Já à roda da sobremesa – finas fatias de salame de chocolate para Pedro Nuno Santos e uma panna cotta para mim -, recordo-lhe os dias em que defendia uma reestruturação da dívida do Estado. Nesses dias do ajustamento, com a troika em Portugal, passou boa parte do tempo na Assembleia da República, enquanto deputado do PS, a criticar o anterior governo pela forma como reagia aos constrangimentos externos. Hoje, admite que lida com constrangimentos muito semelhantes, vindos de Bruxelas e de Frankfurt, mas sublinha que o atual governo assume “uma atitude muito diferente na relação com esses constrangimentos”. Garante que o país tem agora um governo que “só aceita relacionar-se com os parceiros europeus como um igual, e isso é uma alteração muito profunda. Posso dizer que há uma tensão saudável, porque nós em Bruxelas batemo-nos para defender o nosso programa e os nossos compromissos com o povo português”.
“o país tem agora um governo que “só aceita relacionar-se com os parceiros europeus como um igual, e isso é uma alteração muito profunda”
No verão de 2014, o atual secretário de Estado dos Assuntos Parlamentares assinou um documento, em conjunto com três outros economistas – “Um programa sustentável para a reestruturação da dívida portuguesa”. Defendia, então, uma renegociação com os credores, alargando prazos e baixando juros da dívida. Hoje, já abandonou essa linha mais radical, e alinha pelo discurso do governo, afirmando que continua a achar que “a dívida é um problema e um constrangimento ao crescimento da economia portuguesa, mas hoje, com o que a história nos mostrou nos últimos anos, tenho a certeza de que a sua solução tem de ser encontrada no quadro europeu”.
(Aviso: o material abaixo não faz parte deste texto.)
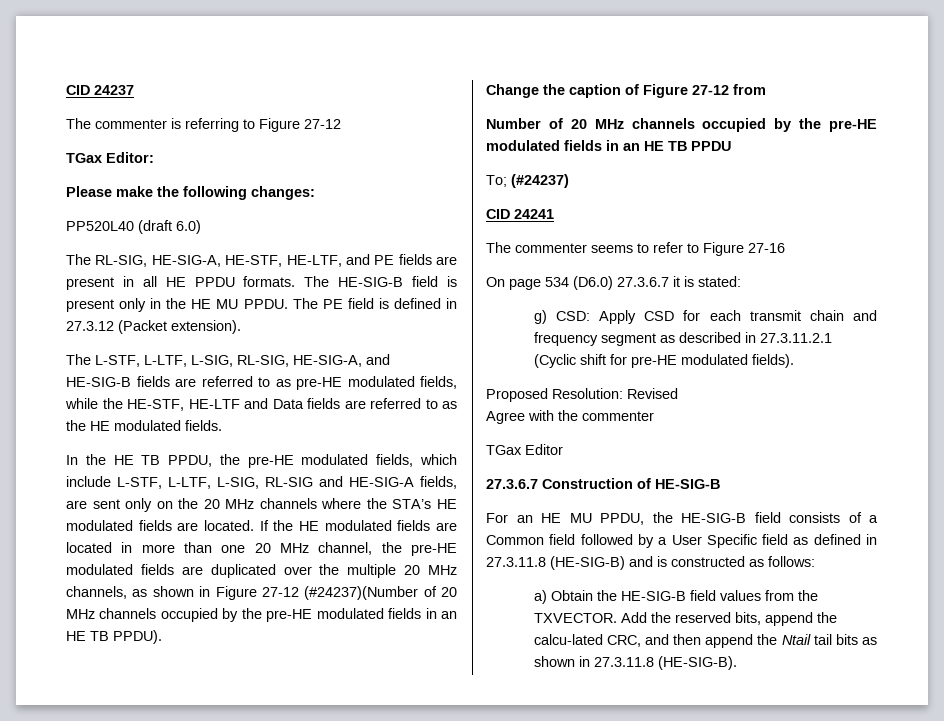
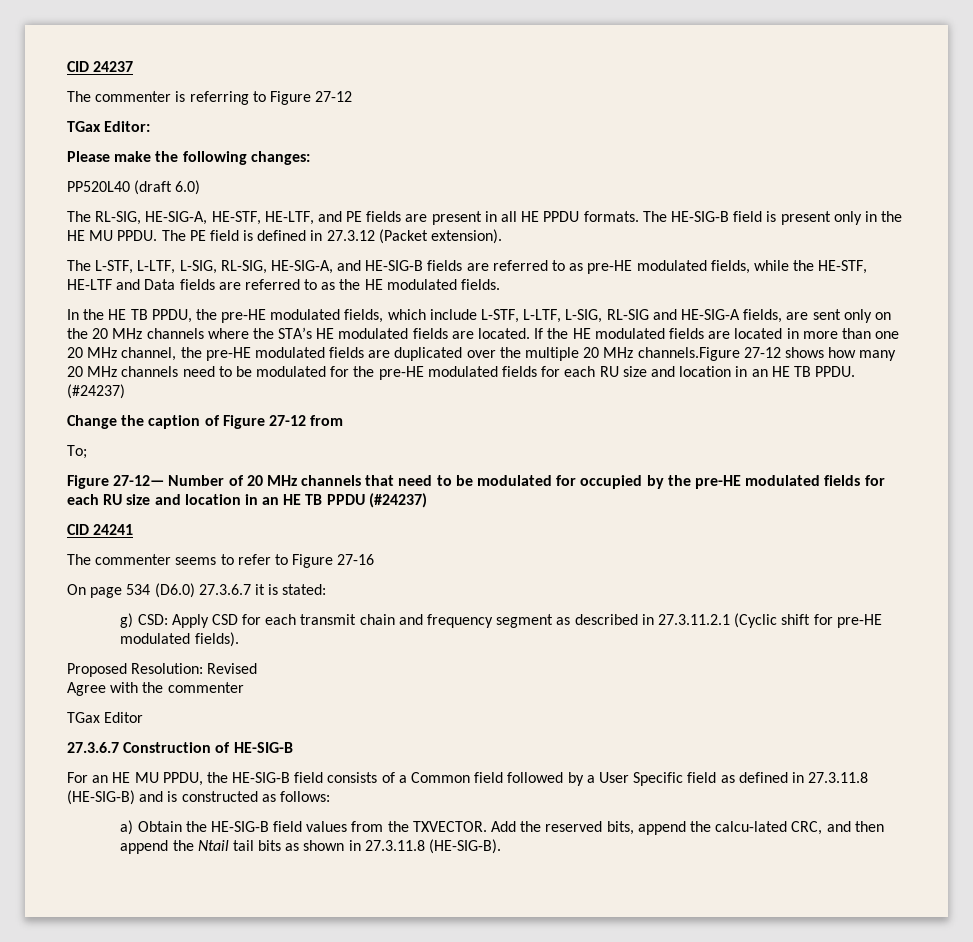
[66,586,457,600] [66,608,458,622] [66,630,162,644] channels, as shown in Figure 27-12 (#24237)(Number of 20 MHz channels occupied by the pre-HE modulated fields in an HE TB PPDU). -> [637,347,897,361] [67,366,856,380] [67,384,125,399] channels.Figure 27-12 shows how many 20 MHz channels need to be modulated for the pre-HE modulated fields for each RU size and location in an HE TB PPDU. (#24237)
(766, 89) none -> [67,445,87,459] [67,475,165,489] To; // Figure 27-12—
[702,118,877,132] [486,140,602,151] occupied by the pre-HE modulated fields -> [365,475,885,489] [67,494,241,505] that need to be modulated for occupied by the pre-HE modulated fields for each RU size and location
[486,175,507,187] // To; -> (365, 499) none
Já com os cafés em cima da mesa, a conversa virou-se para o verão politicamente quente do executivo. Lembro os casos das viagens Galp ao Euro 2016, do IMI, da CGD, o MAI e os incêndios. Pedro Nuno Santos admite que houve “alguma dificuldade relativamente a alguns temas”, mas defende que o governo “tem dado resposta correta” nesses temas. Argumenta ainda que “o verão é caracterizado por uma paragem na atividade política, e o que acontece é que as poucas notícias que existem ganham uma relevância muito superior àquilo que seria natural ou proporcional ao tema em causa”. Insisto que o governo anda com problemas de coordenação política, responde com um “não” e lembra que “temos como primeiro-ministro um dos políticos mais experientes em Portugal, e temos conseguido num contexto particularmente exigente conduzir bem o barco da governação”. Ainda assim admite que “qualquer governação não está isenta de problemas e de pequenas crises, o que é preciso é estar à altura de as resolver”.